*** MATERIAL PROVIDED ***

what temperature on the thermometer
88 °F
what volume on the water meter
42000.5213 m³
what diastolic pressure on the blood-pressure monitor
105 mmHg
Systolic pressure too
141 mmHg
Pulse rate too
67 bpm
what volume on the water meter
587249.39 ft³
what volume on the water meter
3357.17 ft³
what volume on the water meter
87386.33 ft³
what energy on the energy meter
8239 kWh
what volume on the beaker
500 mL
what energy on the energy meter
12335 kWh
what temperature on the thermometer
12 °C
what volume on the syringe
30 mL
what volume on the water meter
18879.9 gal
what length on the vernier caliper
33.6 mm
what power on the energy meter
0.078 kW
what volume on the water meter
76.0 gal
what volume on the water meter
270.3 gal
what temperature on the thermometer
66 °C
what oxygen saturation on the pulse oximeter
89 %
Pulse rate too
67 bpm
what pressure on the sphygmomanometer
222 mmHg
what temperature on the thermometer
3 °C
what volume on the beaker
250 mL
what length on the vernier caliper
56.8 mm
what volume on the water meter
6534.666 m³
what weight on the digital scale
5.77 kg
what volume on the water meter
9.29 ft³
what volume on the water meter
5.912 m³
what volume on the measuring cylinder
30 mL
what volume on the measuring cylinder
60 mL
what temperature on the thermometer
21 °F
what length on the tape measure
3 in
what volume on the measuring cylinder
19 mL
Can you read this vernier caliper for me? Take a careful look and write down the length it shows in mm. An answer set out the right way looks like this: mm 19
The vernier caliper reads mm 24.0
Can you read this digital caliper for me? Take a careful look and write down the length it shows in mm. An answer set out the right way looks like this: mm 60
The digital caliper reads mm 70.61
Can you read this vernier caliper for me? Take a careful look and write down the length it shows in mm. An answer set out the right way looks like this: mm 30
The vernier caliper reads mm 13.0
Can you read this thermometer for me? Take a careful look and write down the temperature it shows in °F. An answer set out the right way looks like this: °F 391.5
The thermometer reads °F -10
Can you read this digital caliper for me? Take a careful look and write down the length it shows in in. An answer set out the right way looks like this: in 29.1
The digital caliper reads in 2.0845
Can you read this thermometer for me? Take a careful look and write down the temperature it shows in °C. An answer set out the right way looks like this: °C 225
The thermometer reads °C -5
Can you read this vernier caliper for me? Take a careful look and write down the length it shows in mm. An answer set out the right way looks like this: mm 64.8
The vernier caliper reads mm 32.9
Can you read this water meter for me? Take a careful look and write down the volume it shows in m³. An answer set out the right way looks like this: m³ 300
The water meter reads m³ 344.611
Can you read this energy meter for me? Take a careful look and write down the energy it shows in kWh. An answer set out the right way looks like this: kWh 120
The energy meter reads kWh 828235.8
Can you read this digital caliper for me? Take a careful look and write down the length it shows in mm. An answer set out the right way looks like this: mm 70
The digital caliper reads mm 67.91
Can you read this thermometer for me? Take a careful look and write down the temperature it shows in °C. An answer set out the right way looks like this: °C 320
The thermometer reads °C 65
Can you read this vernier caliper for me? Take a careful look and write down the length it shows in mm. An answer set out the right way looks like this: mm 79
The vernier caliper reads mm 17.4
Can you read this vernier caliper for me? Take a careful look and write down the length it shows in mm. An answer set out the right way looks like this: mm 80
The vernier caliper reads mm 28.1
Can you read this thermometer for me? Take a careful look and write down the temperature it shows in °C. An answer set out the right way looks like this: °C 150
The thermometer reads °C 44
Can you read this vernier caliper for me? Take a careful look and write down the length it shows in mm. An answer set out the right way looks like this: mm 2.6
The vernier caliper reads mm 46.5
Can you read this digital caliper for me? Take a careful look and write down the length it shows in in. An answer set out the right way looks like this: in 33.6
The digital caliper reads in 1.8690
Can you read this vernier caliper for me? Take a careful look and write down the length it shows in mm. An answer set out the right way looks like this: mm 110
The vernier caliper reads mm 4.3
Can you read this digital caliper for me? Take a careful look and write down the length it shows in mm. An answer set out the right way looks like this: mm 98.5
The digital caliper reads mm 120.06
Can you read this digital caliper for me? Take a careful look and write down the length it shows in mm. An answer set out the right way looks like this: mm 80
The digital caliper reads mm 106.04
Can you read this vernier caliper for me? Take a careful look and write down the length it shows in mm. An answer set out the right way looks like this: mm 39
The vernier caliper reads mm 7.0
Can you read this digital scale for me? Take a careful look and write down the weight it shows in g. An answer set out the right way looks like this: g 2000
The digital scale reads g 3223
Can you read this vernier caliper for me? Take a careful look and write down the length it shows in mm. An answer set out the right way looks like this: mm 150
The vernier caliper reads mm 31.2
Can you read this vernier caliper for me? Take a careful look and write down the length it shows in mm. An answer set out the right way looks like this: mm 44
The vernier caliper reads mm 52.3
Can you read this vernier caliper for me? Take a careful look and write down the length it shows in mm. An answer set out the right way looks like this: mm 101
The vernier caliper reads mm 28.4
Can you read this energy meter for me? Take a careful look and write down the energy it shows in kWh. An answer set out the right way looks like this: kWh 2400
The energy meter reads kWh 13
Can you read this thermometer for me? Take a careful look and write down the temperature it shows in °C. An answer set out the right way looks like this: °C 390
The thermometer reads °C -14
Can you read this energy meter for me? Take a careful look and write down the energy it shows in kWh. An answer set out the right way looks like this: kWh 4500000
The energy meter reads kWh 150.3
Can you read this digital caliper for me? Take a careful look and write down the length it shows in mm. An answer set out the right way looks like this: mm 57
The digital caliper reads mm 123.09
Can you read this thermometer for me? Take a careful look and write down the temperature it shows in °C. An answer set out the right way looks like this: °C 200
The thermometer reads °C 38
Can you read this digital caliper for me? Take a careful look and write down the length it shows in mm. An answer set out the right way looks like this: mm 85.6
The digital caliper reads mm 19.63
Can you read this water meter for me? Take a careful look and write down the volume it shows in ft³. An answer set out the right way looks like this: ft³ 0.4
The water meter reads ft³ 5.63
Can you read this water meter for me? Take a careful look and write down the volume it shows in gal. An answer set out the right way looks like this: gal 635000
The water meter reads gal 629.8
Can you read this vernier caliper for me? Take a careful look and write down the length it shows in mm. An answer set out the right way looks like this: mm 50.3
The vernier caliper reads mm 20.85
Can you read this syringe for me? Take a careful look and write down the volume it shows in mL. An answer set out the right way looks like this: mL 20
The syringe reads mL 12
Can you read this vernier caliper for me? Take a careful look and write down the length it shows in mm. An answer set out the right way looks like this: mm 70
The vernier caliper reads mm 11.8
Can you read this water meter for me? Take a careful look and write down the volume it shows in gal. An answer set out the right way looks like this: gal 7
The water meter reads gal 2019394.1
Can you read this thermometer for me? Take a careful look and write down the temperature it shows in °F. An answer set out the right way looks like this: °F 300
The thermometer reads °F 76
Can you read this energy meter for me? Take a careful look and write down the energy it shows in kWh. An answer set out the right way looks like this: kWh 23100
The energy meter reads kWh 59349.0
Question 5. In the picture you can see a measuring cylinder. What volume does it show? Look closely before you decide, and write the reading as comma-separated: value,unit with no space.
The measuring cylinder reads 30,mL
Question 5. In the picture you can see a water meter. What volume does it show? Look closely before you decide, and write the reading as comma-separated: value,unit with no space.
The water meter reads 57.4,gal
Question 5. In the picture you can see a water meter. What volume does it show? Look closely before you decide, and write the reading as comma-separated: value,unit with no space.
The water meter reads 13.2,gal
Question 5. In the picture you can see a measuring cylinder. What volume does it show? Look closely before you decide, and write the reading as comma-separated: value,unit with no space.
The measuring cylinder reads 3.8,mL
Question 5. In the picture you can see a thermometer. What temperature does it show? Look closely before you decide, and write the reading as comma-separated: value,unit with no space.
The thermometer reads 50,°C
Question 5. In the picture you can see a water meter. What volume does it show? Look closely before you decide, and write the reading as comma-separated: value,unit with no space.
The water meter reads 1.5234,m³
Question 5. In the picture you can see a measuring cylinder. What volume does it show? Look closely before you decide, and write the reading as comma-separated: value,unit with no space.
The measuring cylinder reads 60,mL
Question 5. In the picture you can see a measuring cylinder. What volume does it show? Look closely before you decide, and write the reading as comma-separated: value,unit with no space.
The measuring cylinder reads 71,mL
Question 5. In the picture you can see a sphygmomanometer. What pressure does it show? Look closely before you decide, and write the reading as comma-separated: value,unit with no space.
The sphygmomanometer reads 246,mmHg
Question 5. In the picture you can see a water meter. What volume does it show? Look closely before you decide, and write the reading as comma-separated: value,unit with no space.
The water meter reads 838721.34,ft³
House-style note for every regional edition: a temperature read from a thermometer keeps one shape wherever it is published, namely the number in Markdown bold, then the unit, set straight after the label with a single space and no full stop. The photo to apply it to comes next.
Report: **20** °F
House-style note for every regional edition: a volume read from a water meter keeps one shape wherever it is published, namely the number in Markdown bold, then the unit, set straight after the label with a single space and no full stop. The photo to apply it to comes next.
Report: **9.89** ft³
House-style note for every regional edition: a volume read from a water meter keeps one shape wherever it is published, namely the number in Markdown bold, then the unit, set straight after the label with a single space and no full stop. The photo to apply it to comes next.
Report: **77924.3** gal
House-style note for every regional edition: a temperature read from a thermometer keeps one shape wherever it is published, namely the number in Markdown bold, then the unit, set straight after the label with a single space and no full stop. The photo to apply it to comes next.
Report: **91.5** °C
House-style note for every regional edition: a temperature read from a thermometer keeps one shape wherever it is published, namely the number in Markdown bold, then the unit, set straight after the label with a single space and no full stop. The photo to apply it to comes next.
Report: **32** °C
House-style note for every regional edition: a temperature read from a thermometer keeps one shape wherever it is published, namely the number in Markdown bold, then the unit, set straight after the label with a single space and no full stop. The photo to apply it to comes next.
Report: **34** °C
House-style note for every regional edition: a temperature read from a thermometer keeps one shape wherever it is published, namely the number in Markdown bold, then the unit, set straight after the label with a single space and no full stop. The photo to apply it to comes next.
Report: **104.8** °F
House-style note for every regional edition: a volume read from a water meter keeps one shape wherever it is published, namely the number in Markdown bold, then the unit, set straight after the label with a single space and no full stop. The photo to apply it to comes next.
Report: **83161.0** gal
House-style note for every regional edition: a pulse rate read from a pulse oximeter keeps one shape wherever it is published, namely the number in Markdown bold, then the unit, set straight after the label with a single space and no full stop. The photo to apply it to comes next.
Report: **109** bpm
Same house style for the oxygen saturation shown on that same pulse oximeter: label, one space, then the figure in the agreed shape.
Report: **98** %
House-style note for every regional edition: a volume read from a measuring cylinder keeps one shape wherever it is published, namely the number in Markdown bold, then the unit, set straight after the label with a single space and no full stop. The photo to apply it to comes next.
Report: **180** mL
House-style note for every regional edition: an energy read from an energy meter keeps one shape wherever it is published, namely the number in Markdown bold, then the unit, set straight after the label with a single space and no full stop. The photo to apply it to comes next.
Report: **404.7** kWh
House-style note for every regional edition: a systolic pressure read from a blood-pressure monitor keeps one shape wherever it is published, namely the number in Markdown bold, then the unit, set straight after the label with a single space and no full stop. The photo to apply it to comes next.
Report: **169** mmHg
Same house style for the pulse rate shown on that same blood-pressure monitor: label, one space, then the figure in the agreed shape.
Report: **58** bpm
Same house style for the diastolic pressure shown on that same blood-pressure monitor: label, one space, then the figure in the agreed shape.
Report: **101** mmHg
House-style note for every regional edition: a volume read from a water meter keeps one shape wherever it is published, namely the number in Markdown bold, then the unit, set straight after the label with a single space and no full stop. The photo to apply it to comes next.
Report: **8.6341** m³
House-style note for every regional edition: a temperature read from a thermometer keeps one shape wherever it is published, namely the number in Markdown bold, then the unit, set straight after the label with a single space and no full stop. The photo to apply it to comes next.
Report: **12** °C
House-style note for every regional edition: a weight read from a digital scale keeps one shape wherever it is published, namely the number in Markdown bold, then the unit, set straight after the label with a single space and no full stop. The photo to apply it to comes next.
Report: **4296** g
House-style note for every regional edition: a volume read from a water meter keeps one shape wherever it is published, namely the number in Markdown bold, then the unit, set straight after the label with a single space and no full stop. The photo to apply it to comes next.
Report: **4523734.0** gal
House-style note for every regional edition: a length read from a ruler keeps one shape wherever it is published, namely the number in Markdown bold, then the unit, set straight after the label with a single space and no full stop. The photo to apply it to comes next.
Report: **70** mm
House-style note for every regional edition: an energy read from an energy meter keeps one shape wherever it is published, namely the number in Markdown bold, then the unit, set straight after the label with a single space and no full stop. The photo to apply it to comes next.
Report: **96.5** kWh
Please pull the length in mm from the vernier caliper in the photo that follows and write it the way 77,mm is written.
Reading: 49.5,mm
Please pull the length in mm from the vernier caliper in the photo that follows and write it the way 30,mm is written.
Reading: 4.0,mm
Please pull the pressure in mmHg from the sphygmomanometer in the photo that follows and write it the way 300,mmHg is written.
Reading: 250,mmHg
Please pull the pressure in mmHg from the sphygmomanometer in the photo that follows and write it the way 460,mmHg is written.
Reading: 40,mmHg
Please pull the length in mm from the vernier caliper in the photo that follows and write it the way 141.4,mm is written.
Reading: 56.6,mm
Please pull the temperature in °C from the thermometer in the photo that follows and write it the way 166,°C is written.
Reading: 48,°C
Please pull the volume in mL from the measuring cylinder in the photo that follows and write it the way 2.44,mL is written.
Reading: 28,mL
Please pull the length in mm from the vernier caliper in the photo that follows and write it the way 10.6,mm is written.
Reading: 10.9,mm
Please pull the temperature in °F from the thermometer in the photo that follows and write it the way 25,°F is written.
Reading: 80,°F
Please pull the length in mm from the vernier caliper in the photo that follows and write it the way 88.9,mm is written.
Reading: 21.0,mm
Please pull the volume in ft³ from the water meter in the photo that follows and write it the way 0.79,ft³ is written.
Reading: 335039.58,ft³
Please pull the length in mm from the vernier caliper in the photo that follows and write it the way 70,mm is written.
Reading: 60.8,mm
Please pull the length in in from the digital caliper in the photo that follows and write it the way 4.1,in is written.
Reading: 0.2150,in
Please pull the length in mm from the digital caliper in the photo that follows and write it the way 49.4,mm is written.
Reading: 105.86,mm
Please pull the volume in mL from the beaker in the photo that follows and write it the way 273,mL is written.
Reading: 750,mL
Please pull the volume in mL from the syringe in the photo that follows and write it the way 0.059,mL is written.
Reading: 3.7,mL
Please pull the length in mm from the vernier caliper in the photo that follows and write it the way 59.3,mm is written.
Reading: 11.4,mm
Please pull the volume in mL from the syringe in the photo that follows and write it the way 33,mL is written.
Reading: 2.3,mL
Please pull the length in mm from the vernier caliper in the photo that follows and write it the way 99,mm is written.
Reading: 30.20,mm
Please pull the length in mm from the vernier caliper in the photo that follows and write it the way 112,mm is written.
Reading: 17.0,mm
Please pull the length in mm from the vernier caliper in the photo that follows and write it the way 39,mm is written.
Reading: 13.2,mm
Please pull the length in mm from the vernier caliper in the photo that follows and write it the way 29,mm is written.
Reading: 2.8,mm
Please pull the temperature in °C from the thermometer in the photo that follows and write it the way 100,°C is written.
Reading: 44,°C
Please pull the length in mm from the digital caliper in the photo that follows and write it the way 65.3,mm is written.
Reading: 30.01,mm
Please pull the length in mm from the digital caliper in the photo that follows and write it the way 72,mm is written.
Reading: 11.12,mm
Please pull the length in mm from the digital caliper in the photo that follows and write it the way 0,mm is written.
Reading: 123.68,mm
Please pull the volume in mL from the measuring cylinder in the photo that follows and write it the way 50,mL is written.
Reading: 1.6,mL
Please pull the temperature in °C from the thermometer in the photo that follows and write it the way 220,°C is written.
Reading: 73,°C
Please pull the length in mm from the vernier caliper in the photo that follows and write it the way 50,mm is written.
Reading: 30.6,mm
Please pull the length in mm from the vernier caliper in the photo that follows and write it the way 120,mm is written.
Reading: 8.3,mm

*** End of MATERIAL PROVIDED ***

WORK ITEM: Which lines in the data above contain the word "saturation"? Gather each of them and copy it out in full.

RESPONSE BELOW:
what oxygen saturation on the pulse oximeter
Same house style for the oxygen saturation shown on that same pulse oximeter: label, one space, then the figure in the agreed shape.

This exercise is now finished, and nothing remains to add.